Goulets d’étranglement

Kristof van der stadt

Les informaticiens sont persuadés que la technologie résoudra tous les problèmes du monde. Mais la réalité est souvent bien décevante. Tel a d’ailleurs toujours été le cas, et la sagesse s’impose. ” There is an app for that “, était le slogan imaginé en 2009 lors du lancement de l’iPhone 3G d’Apple. Steve Jobs savait mieux que quiconque comment évoquer les nouveaux problèmes face aux consommateurs et aux entreprises, tout en abordant d’emblée dans l’autre main la solution toute faite. Un problème ? Voici une appli ou un service en ligne pour le résoudre. Telle était la croyance répandue en 2009, alors que 10 ans plus tard, les mêmes problèmes se posent toujours. Certes, certains services ou applis ont incontestablement changé notre vie. Mais en pratique, ils font souvent naître d’autres difficultés.

L’IT a une fâcheuse tendance à vouloir régler les problèmes en en créant involontairement de nouveaux.

Prenez Waze. Pour ceux qui vivent sur une autre planète, Waze est la plus importante appli de navigation et de trafic au monde basée sur une communauté, détenue depuis 2013 par Google. Si vous en croyez les chiffres de Waze, quelque 100 millions de conducteurs utilisent cette appli de navigation. ‘Outsmarting traffic, together’ est leur slogan. Mais alors que Waze doit nous faire éviter les files, l’appli crée désormais de nouveaux embouteillages sur les routes secondaires et aux carrefours de routes minuscules où personne ne passait jamais. Waze règle-t-il les problèmes de mobilité ? Pas vraiment, le goulet d’étranglement est déplacé, ou plutôt le goulet est scindé en de nombreux goulets.

Autre exemple : les systèmes de réservation en ligne. La promesse : fini les attentes aux caisses pour acheter un ticket pour une pièce de théâtre, un concert, un festival, etc. La réalité : nous devons désormais faire la queue en ligne, patienter dans des salles d’attente virtuelles pour finalement être contraints de participer à ce qu’il convient d’appeler une loterie. Le goulet est donc déplacé de l’off-line à l’on-line.

Encore un exemple ? Les applis bancaires cartonnent. La promesse : assurer un suivi de vos activités bancaires au bout des doigts. Mais que constate-t-on ? Que l’on contrôle en moyenne une fois par jour, voire davantage, le solde de ses comptes, ce qui surcharge l’infrastructure IT sous-jacente, les bases de données et les mainframes. Des plates-formes qui n’ont jamais été conçues pour cela et qui donnent du fil à retordre aux directions IT de nos banques. Demandez donc à Argenta comment de nouveaux goulets ont vu le jour… Et bien d’autres exemples pourraient être cités : streaming, e-commerce, réseaux, etc.

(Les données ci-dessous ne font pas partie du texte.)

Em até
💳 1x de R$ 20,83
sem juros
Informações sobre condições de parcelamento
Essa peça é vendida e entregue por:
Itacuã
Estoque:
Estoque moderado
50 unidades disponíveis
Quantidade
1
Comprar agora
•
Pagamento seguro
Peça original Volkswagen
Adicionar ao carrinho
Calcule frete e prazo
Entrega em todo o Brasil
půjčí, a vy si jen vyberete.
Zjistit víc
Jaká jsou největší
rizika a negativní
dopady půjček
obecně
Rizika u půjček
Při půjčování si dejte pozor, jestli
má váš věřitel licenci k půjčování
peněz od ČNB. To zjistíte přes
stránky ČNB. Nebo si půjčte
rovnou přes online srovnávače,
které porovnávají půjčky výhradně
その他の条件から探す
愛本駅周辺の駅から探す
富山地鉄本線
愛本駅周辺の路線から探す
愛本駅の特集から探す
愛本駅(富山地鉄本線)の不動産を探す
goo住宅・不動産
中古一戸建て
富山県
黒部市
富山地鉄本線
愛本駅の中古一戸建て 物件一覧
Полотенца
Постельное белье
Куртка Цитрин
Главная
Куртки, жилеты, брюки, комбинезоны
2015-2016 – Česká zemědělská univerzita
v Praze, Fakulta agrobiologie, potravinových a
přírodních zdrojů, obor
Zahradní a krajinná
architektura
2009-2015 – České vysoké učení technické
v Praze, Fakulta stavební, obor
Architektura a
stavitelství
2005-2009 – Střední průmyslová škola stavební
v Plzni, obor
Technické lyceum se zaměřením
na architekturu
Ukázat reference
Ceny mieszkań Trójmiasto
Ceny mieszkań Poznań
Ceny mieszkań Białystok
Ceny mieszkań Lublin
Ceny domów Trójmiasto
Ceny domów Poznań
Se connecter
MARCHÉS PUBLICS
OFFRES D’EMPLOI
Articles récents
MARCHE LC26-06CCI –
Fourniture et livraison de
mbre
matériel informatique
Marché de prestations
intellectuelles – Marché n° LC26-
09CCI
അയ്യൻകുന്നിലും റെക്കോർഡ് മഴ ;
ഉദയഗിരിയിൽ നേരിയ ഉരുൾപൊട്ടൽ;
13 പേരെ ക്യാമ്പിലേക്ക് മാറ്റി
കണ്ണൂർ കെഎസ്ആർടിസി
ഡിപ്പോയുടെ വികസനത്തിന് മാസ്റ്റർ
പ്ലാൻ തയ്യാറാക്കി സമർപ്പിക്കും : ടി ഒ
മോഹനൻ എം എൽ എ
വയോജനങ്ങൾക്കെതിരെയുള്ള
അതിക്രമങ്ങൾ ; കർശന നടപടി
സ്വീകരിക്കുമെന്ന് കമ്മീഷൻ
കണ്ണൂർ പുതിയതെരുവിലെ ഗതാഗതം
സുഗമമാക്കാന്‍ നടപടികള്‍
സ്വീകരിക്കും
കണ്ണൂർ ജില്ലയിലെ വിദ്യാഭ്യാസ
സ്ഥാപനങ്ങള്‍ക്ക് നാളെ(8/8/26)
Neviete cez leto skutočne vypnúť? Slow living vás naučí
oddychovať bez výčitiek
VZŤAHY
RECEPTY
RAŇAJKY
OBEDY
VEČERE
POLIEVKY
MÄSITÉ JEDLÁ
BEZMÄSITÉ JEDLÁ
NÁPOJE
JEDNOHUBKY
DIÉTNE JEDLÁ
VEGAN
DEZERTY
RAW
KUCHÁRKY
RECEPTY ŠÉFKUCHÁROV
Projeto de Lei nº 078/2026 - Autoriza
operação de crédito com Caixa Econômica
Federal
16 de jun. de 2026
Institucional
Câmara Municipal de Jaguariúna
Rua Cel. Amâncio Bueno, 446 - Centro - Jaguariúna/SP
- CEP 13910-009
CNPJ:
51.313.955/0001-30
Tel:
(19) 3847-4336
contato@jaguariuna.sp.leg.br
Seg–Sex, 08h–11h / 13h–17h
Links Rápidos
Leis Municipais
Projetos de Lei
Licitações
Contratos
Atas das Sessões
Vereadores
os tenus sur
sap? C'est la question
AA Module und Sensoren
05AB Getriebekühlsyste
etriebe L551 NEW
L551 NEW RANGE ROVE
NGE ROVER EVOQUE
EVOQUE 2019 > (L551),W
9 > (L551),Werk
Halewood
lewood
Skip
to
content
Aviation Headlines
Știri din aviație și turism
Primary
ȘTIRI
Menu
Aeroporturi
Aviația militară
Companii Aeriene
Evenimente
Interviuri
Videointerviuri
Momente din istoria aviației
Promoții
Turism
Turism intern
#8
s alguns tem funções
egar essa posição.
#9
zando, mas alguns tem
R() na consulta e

Bref, l’IT a une fâcheuse tendance à vouloir régler les problèmes en en créant involontairement de nouveaux. Non, la faute n’en incombe certainement pas toujours au département IT : il s’agit d’une question de gouvernance, de flux d’informations entre les différents acteurs de l’entreprise, de gestion au sens large ou encore d’aspects qui ne relèvent pas ou que peu de l’IT. Reste que pour le grand public, l’IT est pointée d’un doigt accusateur et a la réputation de mettre un emplâtre sur une jambe de bois, comme ce médecin qui vous soigne en vous prescrivant des médicaments ayant des effets secondaires pires que le mal. Si elle veut redorer son image, l’IT doit s’ériger en guide de la transformation numérique et pas seulement en exécutant. Ce n’est pas nouveau puisqu’en 2009 déjà, il était question d’alignement IT-business. Mais ce n’est pas une appli qui réglera la question.